California has pared back on education spending, while the Ivy League has upped student aid. Could your state be next?
If you are the child of a middle class family in California, it is probably cheaper for you to attend college at Harvard than at a nearby public university.
You read correctly. Cheaper.
The Bay Area News Group recently crunched the numbers using a family of four making $130,000 a year. Between tuition, room, board, and other expenses, that family would pay $24,000 a year to send one of their kids to school at a California State University campus. Although the sticker price on Harvard's tuition is a dizzying $36,000, the university's generous student aid would make it a significantly cheaper option.

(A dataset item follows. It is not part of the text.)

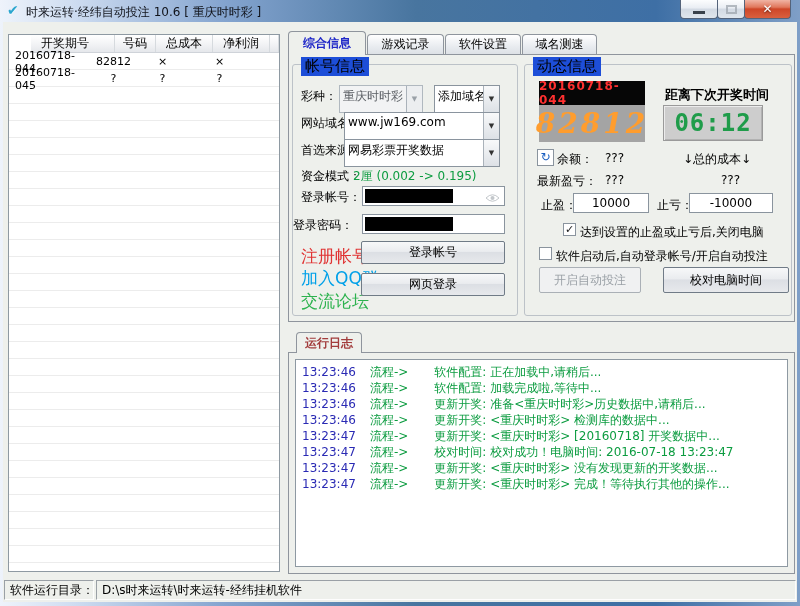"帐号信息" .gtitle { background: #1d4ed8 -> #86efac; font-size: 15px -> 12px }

How much cheaper? The final price would be about $17,000. That's also less expensive than the full cost of attendance at the University of California, Santa Cruz ($33,000 a year). It's even less expensive than the University of California, Berkeley ($19,500 a year), which has begun dolling out more aid to compete with other elite schools.
There was obviously a time when a middle class student could go to school in California for less than the cost of an Ivy League diploma. That's changed thanks to two simultaneous trends -- one encouraging, one deeply disturbing -- that are warping the contours of America's higher education system.

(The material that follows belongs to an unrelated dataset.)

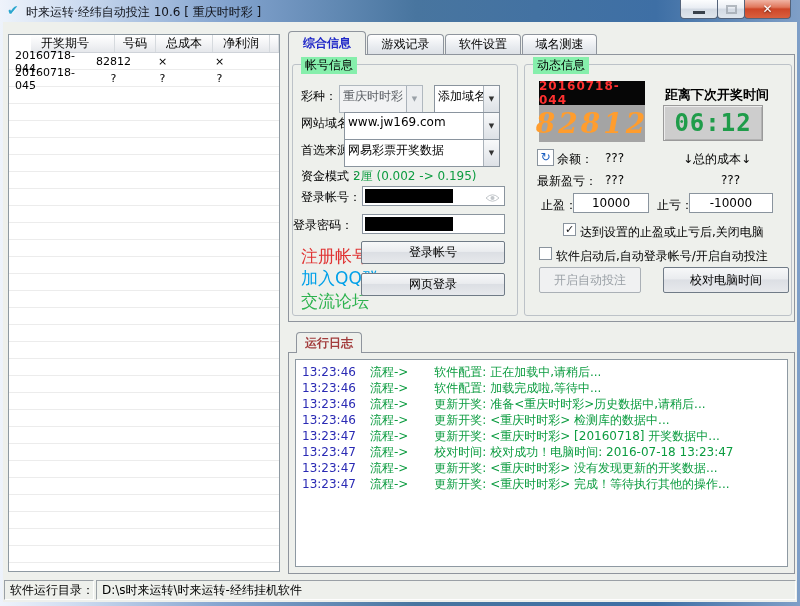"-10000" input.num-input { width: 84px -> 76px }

First, the good news. In recent years, elite colleges have been on a private mission to redistribute a bit of America's wealth, charging exorbitant tuition to wealthy students, and using it to offer steep discounts to needier undergraduates. When measured in inflation adjusted dollars, the average real tuition at private, four-year colleges has decreased since 2006, according to the college board, even as schools have continued pushing up their sticker prices. The more elite the institution, the larger the discounts. The graph to the right shows that, in 2008, the average student at a highly selective private university received $8,154 in "institutional grants." That's college administrator talk for "price cut."
These schools aren't inexpensive. Luxe on-campus gyms and state-of-the-art education facilities don't come for free, after all. But for children of the 99 percent, an elite education costs much less than advertised.
Students at public schools haven't been so fortunate. Because legislators have spent the past decade hacking away at higher education budgets, state universities have had to raise their tuition prices. Twenty-nine states have reduced the appropriations their for public university systems since 2007, according to the Illinois State University Grapevine Project. Arizona and New Hampshire pared theirs by more than 30 percent each. California has sliced funding by 12.5 percent while its schools have doubled their tuition.
Dwindling appropriations aren't the only reason tuition costs are rising, but they're the primary driving force. The graph below, also from the college board, plots state changes in state spending on higher-ed (in blue) against changes in tuition (in orange). There's a pretty clear trend: When budgets get stingier, costs for students go up.
By and large, most four-year state schools are still significantly less expensive than their private counterparts. But it's not hard to imagine California's situation repeating itself elsewhere, as legislatures continue pulling back their support of education, and private schools increase their largesse. It might seem strange to think, but Harvard could soon be cheaper than your local State U., too.